A clock ticks somewhere deep—maybe not a clock, but a threat daemon. Lights flicker, engine chugging in ship’s chest. “Ready or not,” Naomi breathes. They all tuck behind thick conduit. Lio welds a live command string onto the pipe.
Mika pings distraction code against the system guard-drones. Three bots collapse. Steam rises; out comes a big slug of static and codeghost. So weird you can almost smell trips in old plastic and wire.

Inside, data walls blur. Everything turns blue, violet, then white—archive foam spilling. Naomi hears a woman: ‘Nae… is that you?’
Lio shouts, “Don’t get lost!”
Naomi stares—her mother looks almost young, housed in shifting fragments, pixels rippling on the page.
Before she answers, alarms goose the floor into chaos. Mercs run in. Naomi tries to reach her mom in the flow, but static claws drag her away.

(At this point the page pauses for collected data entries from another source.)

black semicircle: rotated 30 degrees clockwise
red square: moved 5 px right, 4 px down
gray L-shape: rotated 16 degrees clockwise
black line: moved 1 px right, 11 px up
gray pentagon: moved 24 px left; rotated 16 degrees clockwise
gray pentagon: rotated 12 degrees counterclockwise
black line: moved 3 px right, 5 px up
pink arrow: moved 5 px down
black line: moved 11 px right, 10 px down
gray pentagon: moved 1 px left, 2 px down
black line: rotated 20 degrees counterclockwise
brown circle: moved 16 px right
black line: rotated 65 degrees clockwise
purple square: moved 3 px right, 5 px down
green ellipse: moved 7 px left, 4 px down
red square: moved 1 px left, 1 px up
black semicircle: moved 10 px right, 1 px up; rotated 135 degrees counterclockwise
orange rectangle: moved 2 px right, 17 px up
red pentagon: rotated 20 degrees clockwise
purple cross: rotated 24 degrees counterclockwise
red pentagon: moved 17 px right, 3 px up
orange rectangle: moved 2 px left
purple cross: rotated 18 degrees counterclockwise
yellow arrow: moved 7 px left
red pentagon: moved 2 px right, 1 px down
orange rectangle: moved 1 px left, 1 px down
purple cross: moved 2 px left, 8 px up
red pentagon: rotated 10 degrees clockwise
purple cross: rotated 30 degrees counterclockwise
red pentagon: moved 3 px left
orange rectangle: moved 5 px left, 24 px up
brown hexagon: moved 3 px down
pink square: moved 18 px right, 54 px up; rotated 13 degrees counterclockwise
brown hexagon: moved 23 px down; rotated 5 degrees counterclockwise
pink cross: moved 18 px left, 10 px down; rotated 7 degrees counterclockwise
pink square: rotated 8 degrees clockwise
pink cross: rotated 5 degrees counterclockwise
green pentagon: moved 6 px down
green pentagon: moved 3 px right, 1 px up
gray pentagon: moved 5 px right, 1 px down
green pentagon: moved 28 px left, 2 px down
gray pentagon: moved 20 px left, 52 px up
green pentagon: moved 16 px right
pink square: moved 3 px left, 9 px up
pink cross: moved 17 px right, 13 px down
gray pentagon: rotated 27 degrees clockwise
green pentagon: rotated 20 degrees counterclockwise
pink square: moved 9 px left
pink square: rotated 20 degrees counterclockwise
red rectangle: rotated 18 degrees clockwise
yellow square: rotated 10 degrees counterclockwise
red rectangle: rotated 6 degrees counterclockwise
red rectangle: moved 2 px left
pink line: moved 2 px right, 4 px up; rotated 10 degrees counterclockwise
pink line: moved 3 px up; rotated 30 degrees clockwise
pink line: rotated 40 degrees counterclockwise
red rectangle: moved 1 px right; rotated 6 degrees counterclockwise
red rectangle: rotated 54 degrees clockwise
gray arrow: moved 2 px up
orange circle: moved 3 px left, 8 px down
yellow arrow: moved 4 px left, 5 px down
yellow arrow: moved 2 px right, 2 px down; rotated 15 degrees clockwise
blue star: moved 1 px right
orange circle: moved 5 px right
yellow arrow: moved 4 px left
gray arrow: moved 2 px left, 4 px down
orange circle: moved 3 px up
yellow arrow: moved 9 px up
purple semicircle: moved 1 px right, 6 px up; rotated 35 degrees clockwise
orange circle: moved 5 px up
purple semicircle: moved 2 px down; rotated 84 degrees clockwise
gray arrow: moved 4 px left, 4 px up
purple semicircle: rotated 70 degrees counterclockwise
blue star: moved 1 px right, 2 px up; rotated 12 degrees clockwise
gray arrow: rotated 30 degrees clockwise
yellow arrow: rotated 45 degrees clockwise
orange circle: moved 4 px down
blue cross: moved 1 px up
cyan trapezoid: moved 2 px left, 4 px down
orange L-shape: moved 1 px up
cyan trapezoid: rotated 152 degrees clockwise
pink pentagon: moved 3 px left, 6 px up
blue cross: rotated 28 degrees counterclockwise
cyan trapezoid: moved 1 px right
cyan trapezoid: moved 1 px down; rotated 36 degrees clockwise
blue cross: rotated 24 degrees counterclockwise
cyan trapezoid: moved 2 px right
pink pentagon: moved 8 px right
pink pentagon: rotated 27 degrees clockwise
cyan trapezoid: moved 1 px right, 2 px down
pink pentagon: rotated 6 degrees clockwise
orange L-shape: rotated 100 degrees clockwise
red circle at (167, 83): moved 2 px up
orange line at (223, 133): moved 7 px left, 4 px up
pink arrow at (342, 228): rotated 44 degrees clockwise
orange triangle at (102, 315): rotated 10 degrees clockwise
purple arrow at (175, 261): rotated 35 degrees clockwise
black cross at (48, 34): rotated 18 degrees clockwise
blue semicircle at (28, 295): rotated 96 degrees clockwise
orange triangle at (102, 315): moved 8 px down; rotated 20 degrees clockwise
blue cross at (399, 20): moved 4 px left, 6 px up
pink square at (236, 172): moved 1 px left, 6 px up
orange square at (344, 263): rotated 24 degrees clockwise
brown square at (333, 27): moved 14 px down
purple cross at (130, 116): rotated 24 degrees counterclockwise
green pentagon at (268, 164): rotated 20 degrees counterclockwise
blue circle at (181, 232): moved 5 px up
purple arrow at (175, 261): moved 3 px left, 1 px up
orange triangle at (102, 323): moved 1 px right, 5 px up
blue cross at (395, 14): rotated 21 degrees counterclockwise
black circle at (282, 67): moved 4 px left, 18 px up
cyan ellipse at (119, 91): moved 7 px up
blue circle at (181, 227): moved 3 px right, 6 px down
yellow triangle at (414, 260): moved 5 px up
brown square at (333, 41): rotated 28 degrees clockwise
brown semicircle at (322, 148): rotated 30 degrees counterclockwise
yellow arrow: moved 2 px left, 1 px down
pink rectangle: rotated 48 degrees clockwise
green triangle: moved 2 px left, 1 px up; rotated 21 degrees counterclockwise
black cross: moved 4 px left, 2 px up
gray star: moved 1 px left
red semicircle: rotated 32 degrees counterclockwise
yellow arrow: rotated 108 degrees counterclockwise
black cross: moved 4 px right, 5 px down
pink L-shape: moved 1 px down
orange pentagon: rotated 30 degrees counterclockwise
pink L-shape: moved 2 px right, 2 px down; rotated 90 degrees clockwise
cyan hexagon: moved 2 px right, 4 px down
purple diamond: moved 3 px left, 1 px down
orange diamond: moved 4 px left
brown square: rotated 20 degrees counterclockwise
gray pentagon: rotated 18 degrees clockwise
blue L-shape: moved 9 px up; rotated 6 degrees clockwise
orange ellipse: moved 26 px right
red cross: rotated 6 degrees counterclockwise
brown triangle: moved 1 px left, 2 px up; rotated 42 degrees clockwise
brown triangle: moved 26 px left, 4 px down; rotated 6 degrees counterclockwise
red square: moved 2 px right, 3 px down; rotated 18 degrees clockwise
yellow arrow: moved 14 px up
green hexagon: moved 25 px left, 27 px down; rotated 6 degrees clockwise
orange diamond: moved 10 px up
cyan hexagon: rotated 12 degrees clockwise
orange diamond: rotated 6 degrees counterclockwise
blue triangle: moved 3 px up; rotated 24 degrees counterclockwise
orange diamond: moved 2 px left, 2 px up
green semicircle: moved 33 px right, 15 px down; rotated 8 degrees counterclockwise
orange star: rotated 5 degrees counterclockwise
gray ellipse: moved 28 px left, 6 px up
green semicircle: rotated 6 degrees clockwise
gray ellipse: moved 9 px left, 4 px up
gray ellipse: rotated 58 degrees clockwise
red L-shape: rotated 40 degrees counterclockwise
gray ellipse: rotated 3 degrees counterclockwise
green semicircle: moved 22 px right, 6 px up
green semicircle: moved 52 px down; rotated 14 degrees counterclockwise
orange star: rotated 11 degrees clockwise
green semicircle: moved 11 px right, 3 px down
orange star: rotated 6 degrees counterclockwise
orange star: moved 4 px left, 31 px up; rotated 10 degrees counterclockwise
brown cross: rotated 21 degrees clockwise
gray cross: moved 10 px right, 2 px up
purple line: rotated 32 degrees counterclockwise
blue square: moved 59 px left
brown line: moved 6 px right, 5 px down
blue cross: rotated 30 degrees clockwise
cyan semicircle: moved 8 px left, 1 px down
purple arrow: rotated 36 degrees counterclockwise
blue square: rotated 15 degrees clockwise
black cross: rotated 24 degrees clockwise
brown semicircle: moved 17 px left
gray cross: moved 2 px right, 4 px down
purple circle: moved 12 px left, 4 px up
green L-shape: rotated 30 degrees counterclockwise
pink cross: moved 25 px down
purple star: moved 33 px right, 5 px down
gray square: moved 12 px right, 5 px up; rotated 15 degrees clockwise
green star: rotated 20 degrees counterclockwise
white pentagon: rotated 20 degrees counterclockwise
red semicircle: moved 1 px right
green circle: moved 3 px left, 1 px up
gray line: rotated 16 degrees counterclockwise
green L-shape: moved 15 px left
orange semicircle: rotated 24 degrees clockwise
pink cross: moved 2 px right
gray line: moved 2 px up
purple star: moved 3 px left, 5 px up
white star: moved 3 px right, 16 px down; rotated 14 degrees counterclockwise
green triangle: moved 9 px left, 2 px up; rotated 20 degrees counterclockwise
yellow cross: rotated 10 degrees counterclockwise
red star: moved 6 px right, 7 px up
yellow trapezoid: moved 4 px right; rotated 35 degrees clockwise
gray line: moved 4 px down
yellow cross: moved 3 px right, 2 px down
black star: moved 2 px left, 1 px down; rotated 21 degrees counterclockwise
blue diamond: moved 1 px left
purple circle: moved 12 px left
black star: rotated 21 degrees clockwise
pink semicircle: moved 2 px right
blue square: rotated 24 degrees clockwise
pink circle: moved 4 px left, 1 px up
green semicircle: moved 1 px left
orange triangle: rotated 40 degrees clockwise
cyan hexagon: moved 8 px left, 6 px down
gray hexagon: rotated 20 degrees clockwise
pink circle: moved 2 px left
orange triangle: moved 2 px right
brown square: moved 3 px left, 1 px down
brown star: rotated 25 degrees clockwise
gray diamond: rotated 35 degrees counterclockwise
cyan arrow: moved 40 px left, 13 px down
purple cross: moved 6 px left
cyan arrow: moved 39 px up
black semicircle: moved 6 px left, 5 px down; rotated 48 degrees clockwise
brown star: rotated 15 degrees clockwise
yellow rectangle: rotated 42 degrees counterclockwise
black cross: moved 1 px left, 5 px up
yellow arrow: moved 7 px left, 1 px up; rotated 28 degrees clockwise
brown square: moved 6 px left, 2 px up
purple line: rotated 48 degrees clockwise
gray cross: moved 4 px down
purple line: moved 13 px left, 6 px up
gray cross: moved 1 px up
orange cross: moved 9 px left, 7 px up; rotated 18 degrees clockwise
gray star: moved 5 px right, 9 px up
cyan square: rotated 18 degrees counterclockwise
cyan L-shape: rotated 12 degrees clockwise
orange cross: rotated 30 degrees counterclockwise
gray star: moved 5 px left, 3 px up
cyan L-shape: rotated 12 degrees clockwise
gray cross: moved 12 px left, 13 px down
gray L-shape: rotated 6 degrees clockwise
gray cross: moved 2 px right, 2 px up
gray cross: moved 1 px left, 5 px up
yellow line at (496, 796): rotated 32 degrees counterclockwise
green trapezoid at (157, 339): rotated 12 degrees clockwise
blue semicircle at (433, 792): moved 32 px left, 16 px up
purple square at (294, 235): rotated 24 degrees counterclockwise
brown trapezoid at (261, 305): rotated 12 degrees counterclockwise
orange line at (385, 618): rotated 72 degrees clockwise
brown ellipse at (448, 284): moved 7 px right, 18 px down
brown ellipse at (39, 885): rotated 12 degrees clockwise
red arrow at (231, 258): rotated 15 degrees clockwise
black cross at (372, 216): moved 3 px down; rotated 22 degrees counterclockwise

Mika fries gritlocks on escapee doors. Guards block exits. An old friend, Jun, appears near the mod pit with an EMP drone. He tosses it to Lio. “You folks love trouble.”
Mika winks. “You don’t love fun enough.”
Jun wipes a smirk. Gunfire buzzes shapes into the wall near them.
Smoke curls. The transmission cracks to shards. Naomi flashes her code key, desperate. Lio yells, “If you cross over to remnant layer, can you even get out?”
The mom-echo blinks. “Trust your will, Nae.” Screen stutters, meltdown rising.

Naomi’s will twists through the code. She unlocks one corner of the ship’s mind for a second and—just maybe—pulls her mother’s core signal back out. Lio grabs her cuff; Mika reroutes juice into gate stalls so the ship stays stable. Alarms peak, all lights slap bright as tombs.
On the tiles, Naomi opens her eyes. She holds a data crystal. Her mother’s voice—quiet, fainter—calls, “I’m here when you run the light.” Chills chase up her arms. Guards close in for arrest.
But as the status light over lockdown pulses, someone—you don’t see who yet—opens the bay doors from outside. Cliffhanger!